EXTRAIT À LIRE ::
Ce chapitre vise à éclairer les processus sous-jacents à l’observation participante, ou encore l’ambivalence de l’implication et la distanciation dans la pratique, en dépassant une conception dualiste, pour mieux comprendre sa dynamique. Mon hypothèse est que la méthode d’observation participante peut être définie pratiquement comme l’engagement11 de l’ethnologue en situation qui comprend lui-même quatre dimensions : relationnelle, expérientielle, cinétique et sociale. Cette acception n’est pas spécifique à l’étude des arts vivants, mais se pose de manière exacerbée sur des terrains fondés sur un engagement corporel et sur l’exposition de soi en public, comme nous le verrons. Afin d’éviter le biais de méthodes « appliquées dans une sorte de vide social »12, ou distinctes de la pratique effective13, ces quatre dimensions seront explicitées sur la base d’une étude doctorale réalisée auprès de bouffons rituels kòròdugaw dans la région de Ségou au Mali. Puis elles seront mises à l’épreuve à la lumière d’une étude menée à Accra au Ghana auprès de DJ insérés dans deux réseaux festifs différents de la capitale14. Prendre la perspective de l’engagement du chercheur pour en saisir certains processus vise à répondre à des enjeux méthodologiques relatifs à la production de la connaissance anthropologique ; elle vise également à être porteuse de propositions analytiques sur l’univers étudié, comme le veut la posture réflexive15.

Dimensions expérientielle, relationnelle, cinétique et sociale de l’engagement ethnographique

Danses sous le soleil de Ségou (Mali), après plusieurs heures d’attente ensemble, l’ethnologue dans le premier cercle au côté d’autres kòròdugaw. Festival sur le niger, février 2017, Mali. ©Association des korodouga de Ségou, photo prise par Laure Carbonnel
Fig. 1. Danses sous le soleil de Ségou (Mali), après plusieurs heures d’attente ensemble, l’ethnologue dans le premier cercle au côté d’autres kòròdugaw. Festival sur le niger, février 2017, Mali. ©Association des korodouga de Ségou, photo prise par Laure Carbonnel.

L’ethnologue doit suivre certaines règles académiques et bien entendu éthiques, mais ses interlocuteurs ont également des prérequis pour l’accès à leurs pratiques. Lors de mon tout premier échange avec une femme âgée kòròduga au cours d’un terrain exploratoire au Mali autour de la bouffonnerie, je retenais de notre entrevue : « Il faut venir voir pour savoir. » Trois ans plus tard, un chef d’une société initiatique du Korè, que mes compères kòròdugaw avaient convié à notre entretien, exprimait sa réticence à échanger avec moi, car en substance : pour connaître, il faut participer, et participer implique d’être initié.

DONNÉES FOURNIES ::
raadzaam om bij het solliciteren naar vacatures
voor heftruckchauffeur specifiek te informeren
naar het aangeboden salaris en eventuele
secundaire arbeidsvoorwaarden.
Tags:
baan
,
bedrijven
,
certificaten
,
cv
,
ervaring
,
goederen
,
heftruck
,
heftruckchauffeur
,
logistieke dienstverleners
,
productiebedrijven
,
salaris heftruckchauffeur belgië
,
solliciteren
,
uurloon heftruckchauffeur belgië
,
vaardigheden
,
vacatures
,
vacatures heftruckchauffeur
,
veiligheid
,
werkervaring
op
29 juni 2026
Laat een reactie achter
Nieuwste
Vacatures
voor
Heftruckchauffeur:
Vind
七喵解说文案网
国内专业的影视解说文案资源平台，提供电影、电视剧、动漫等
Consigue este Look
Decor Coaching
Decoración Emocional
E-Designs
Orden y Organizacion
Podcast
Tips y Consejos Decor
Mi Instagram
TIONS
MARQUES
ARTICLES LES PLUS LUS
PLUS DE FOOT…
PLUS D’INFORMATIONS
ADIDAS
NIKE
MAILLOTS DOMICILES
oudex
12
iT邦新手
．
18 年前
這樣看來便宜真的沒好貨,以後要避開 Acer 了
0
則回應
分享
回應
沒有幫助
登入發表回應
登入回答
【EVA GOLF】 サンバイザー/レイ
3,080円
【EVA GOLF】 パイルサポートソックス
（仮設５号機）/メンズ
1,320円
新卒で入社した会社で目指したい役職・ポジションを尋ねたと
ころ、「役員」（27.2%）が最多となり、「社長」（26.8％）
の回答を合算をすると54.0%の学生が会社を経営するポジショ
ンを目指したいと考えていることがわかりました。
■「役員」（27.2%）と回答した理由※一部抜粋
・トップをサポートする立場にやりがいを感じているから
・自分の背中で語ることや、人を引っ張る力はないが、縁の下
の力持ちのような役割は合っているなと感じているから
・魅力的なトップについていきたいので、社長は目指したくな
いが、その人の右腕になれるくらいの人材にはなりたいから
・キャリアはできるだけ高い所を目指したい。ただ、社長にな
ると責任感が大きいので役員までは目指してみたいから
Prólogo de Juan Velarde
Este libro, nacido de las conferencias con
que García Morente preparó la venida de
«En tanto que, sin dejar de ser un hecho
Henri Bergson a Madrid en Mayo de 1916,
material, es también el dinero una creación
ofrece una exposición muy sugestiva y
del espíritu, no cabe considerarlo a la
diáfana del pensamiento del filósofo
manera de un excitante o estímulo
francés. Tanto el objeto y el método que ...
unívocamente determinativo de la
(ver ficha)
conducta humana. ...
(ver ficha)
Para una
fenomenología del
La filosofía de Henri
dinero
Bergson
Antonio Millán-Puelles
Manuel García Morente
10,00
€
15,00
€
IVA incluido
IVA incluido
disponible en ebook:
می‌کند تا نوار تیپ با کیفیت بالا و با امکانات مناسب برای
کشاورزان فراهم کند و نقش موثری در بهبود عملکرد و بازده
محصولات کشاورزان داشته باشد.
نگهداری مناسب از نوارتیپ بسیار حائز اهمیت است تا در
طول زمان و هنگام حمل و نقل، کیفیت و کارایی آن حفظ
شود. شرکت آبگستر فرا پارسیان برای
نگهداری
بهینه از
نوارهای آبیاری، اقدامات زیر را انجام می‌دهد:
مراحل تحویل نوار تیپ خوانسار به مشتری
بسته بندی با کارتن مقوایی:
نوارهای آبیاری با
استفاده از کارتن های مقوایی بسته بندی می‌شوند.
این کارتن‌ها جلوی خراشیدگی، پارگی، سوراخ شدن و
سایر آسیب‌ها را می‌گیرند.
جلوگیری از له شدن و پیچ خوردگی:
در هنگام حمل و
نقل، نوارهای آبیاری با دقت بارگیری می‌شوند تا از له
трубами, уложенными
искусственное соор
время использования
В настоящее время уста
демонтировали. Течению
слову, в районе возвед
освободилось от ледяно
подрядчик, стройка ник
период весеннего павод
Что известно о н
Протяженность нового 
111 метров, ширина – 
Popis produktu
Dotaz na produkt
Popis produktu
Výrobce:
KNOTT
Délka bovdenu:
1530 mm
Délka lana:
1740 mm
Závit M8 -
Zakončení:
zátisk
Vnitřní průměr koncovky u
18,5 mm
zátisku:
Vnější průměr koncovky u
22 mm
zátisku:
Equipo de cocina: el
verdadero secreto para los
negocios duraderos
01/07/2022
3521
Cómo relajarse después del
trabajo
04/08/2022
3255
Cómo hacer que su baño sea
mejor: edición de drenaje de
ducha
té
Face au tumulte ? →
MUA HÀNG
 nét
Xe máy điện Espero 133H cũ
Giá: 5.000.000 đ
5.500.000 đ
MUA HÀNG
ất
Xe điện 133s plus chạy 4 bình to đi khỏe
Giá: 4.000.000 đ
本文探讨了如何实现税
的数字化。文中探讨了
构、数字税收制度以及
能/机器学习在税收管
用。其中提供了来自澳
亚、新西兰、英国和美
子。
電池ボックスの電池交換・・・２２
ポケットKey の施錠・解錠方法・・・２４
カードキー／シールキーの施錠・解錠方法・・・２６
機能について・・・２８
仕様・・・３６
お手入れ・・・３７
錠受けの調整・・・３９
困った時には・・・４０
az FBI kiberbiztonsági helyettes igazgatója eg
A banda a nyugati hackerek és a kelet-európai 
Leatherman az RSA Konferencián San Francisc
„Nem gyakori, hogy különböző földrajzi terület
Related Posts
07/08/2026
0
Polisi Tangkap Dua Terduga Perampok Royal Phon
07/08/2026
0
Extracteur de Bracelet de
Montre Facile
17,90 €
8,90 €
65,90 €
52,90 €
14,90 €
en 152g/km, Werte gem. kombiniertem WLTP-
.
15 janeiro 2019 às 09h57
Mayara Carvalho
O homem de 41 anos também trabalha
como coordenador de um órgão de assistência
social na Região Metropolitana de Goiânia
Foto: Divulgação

CONTRÔLE DE COMPRÉHENSION ::
- 1) Recopiez le passage de l'extrait sur l'observation participante qui commence par « L’ethnologue doit suivre » et se poursuit jusqu'à « implique d’être initié. ».
- 2) D'après l'extrait sur l'observation participante, dans quelle région du Mali l'étude doctorale menée auprès des bouffons rituels kòròdugaw a-t-elle été réalisée ?
- 3) Reprenez l'extrait sur l'observation participante à partir de sa dernière phrase et rédigez la suite.

RÉPONSES NUMÉROTÉES ::
- 1)
L’ethnologue doit suivre certaines règles académiques et bien entendu éthiques, mais ses interlocuteurs ont également des prérequis pour l’accès à leurs pratiques. Lors de mon tout premier échange avec une femme âgée kòròduga au cours d’un terrain exploratoire au Mali autour de la bouffonnerie, je retenais de notre entrevue : « Il faut venir voir pour savoir. » Trois ans plus tard, un chef d’une société initiatique du Korè, que mes compères kòròdugaw avaient convié à notre entretien, exprimait sa réticence à échanger avec moi, car en substance : pour connaître, il faut participer, et participer implique d’être initié.

- 2) Dans la région de Ségou.

- 3)
Éprouver

Ces deux propos suggèrent que la connaissance des performances bouffonnes procède uniquement en passant par leur dimension expérientielle. Participer ou s’engager en tant que participant, c’est éprouver16. Éprouver l’attente, les averses, les marches au soleil, les veillées la nuit, la fatigue, les difficultés traversées par l’entourage autant que les moments de liesse et de joie. Autrement dit, se retrouver coincé, dans un lieu, une position, avec des obligations ; agir en situation, mais également la subir. Cette dimension expérientielle est moins un substitut qu’un prérequis à l’échange verbal. En effet, le chef en question accepta finalement que l’entretien se tienne pour donner suite aux arguments de ses compères qui avaient justement mis en avant ma participation : en précisant qu’il était question des pratiques bouffonnes que j’avais observées et en donnant des exemples de ce que j’avais déjà vu. La participation était donc un prérequis non seulement pour connaître cet art vivant, mais aussi pour que certains de ses acteurs veuillent bien m’en parler. Si je n’étais pas initiée, j’avais pourtant intégré, sinon une communauté de pratique, tout du moins une communauté d’expérience par la pratique en suivant les kòròdugaw de longs mois dans leurs performances et leur quotidien. Ainsi, à l’image de l’initiation, éprouver est source d’« un réseau particulier de relations »17. Dans le même temps, nous allons voir que ce réseau de relations doit se constituer un peu avant.

Être en relation

L’acquisition de cette expérience possède elle-même un prérequis. En effet, comment savoir où et quand se tiennent les performances bouffonnes ? Comment savoir où les Maliens installés à Accra vont danser ? La participation demande l’intégration dans un réseau de personnes ou de lieux, mais également d’y trouver une place. La dimension relationnelle est donc tout aussi centrale dans la participation que la dimension expérientielle.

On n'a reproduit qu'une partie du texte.